◆ **Questions**:
1. D'après le texte sur le film de McG, où se trouve Marcus Wright dans la séquence liminaire ?
2. Reprenez le texte sur le film de McG à partir de sa dernière phrase, en le poursuivant.

◆ **Texte d'étude**:
◇ ◇ ◇ ◇

Bien sûr, dans les propos de McG, ces derniers tiennent la vedette. Le réalisateur, comme tant d'autres avant lui, insiste sur le fait que les effets spéciaux sont au service des personnages et de l'histoire, non l'inverse. Pas de bon film sans des personnages intéressants. L'implication de Christian Bale dans l'écriture est traitée dans les interviews comme une garantie d'exigence de ce point de vue, de même que la participation de Paul Haggis ; en outre, le film s'ancre à un personnage inédit, celui de Marcus Wright, qui, justement parce qu'il n'est pas encore connu, prend le pas sur celui de John Connor, dont on n'attend pas de surprise. La séquence liminaire du film montre Wright en prison, où il attend son exécution, acceptant de donner son corps à la société Cyberdyne pour servir à un projet confidentiel. On le retrouve au terme de la séquence d'ouverture guerrière, lorsqu'il émerge des décombres d'un site contrôlé par SkyNet. On sait donc qu'il fait partie d'un projet, voire d'un plan, conçu par SkyNet, mais son attitude ensuite semble contredire l'idée qu'il est le "méchant" de l'histoire, l'adversaire à venir de John Connor. La réalité est autrement plus complexe et l'histoire tourne très vite autour de ce mystère. L'idée est salutaire, car elle donne son identité au film : face à ce mystère, John Connor ne comprend plus, car les cassettes enregistrées laissées par sa mère Sarah Connor (et lues par Linda Hamilton dans la VO - la voix française de la comédienne est également respectée) ne font aucune allusion à ce qu'est Marcus Wright. Comme si le futur annoncé et le futur réalisé n'étaient brusquement plus le même, ce qui ouvre la voie à une plus grande liberté de la nouvelle trilogie à l'égard de la trilogie originelle.

◇ ◇ ◇ ◇

◆ **Données enregistrées**:
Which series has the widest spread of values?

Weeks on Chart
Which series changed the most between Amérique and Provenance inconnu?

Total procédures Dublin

◇ ◇ ◇ ◇

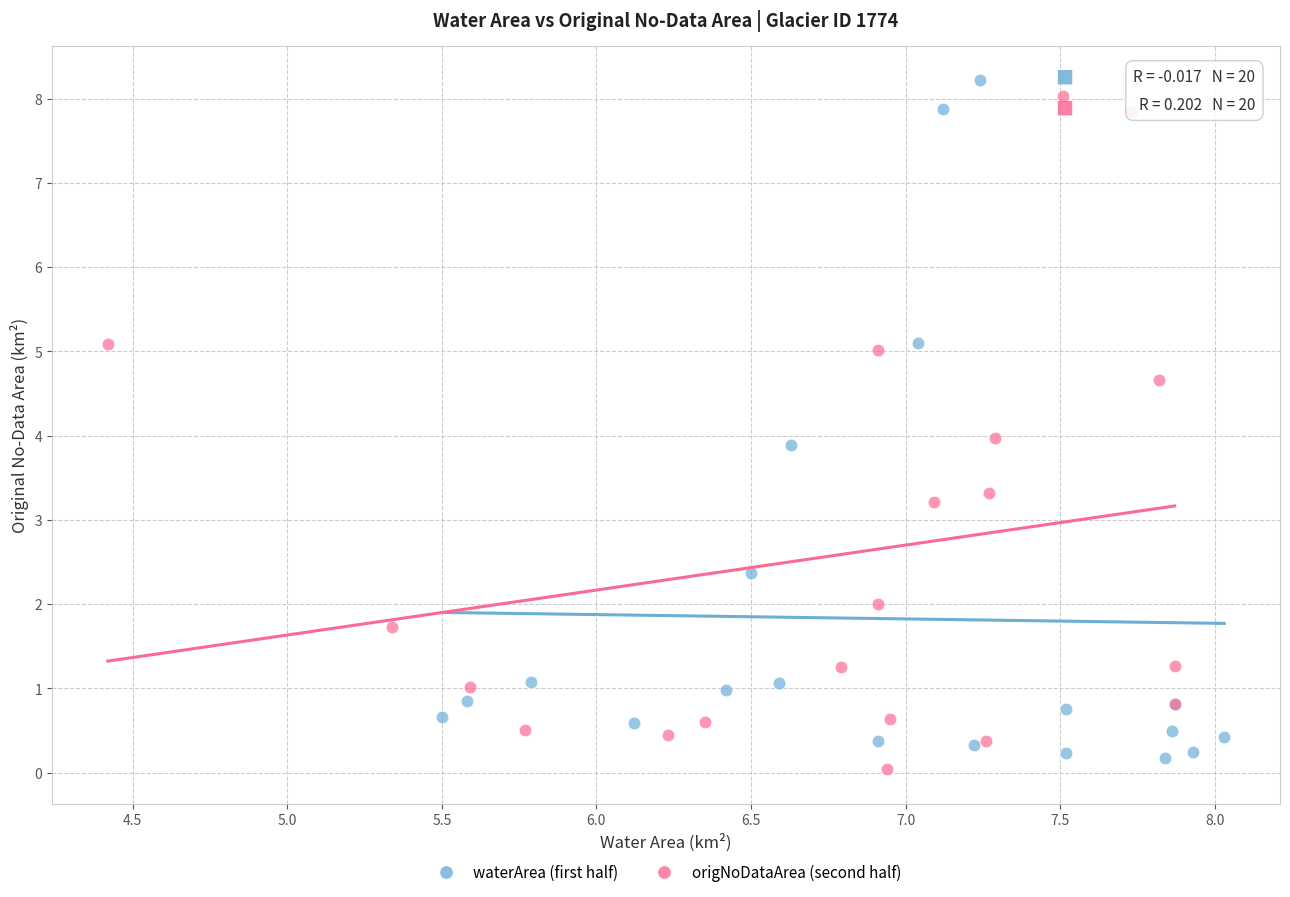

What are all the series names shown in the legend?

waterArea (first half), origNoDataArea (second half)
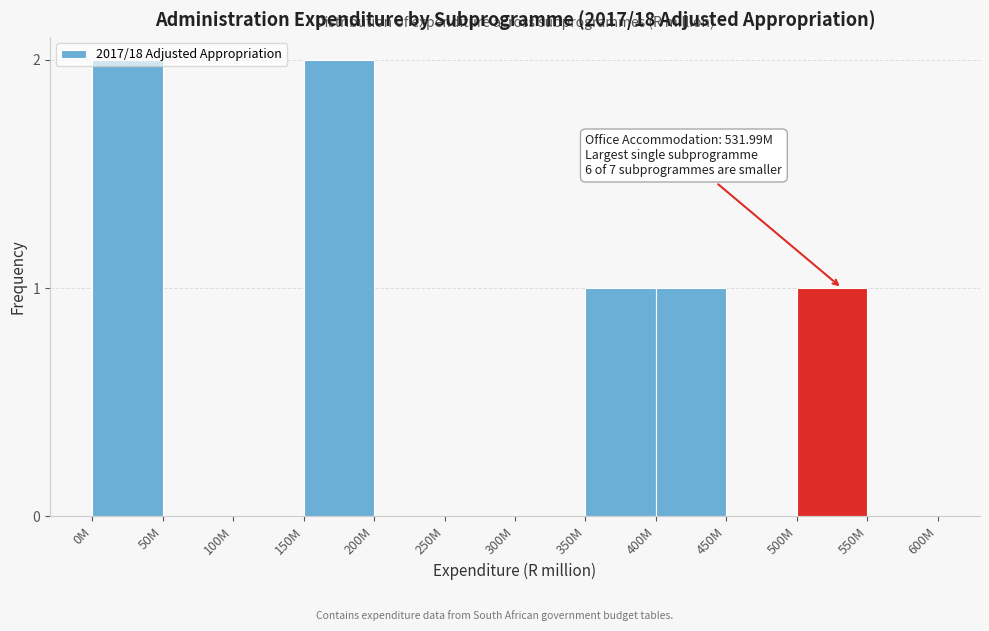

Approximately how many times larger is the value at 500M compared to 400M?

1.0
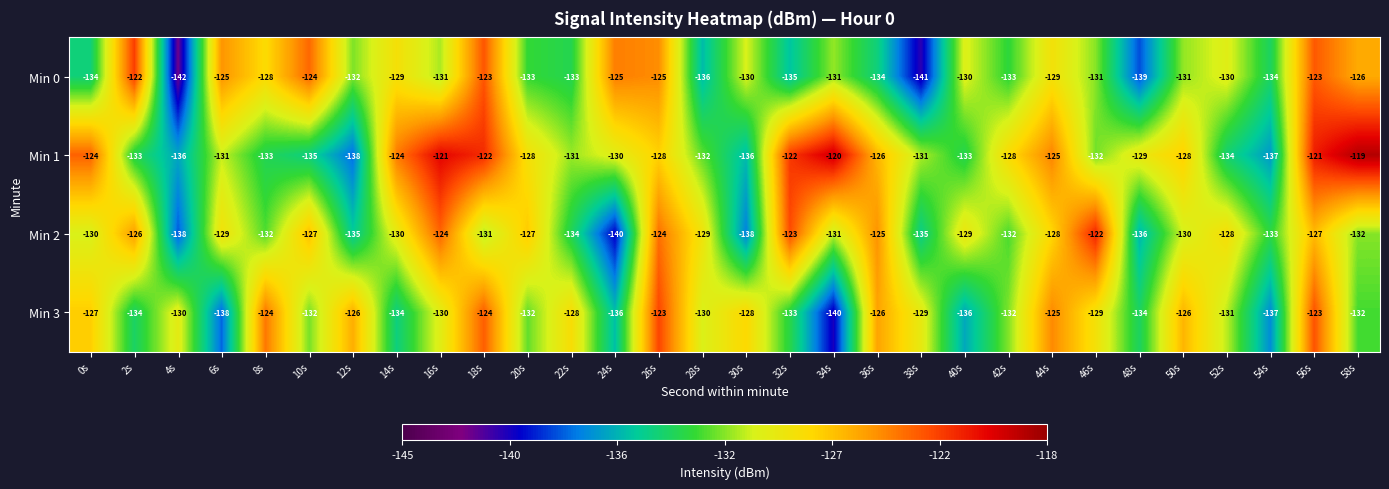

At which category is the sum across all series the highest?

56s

◇ ◇ ◇ ◇

◆ **Réponses**:
1. En prison, où il attend son exécution.

2.
Le traitement de Kyle Reese était en revanche l'un des éléments attendus de Renaissance. En ancrant son histoire dans la guerre contre les machines, entre le passé de la première trilogie et le futur annoncé, où Kyle Reese est envoyé dans le passé pour sauver Sarah Connor et permettre la naissance de John, Renaissance promet au public de lui dévoiler un Kyle Reese encore adolescent, avant sa rencontre avec John Connor. Anton Yelchin, également choisi pour être le jeune Chekov de Star Trek dans la version nouvelle de J.J. Abrams, incarne le jeune homme. Mais le personnage, avant de rencontrer Connor, entre principalement en interaction avec Marcus Wright, qui joue auprès de lui le rôle d'un "grand frère" en lui enseignant quelques notions de prudence et d'efficacité au combat ; c'est une autre surprise bienvenue du film, qui reporte ainsi la rencontre de Reese avec Connor au dénouement, en faisant un enjeu majeur du film puisque Connor, connaissant le rôle de Reese dans le futur (et le passé...) mais ne l'ayant pas encore rencontré, est préoccupé de le trouver et d'empêcher sa mort. Car SkyNet connaît aussi l'importance de Reese et le recherche pour le tuer.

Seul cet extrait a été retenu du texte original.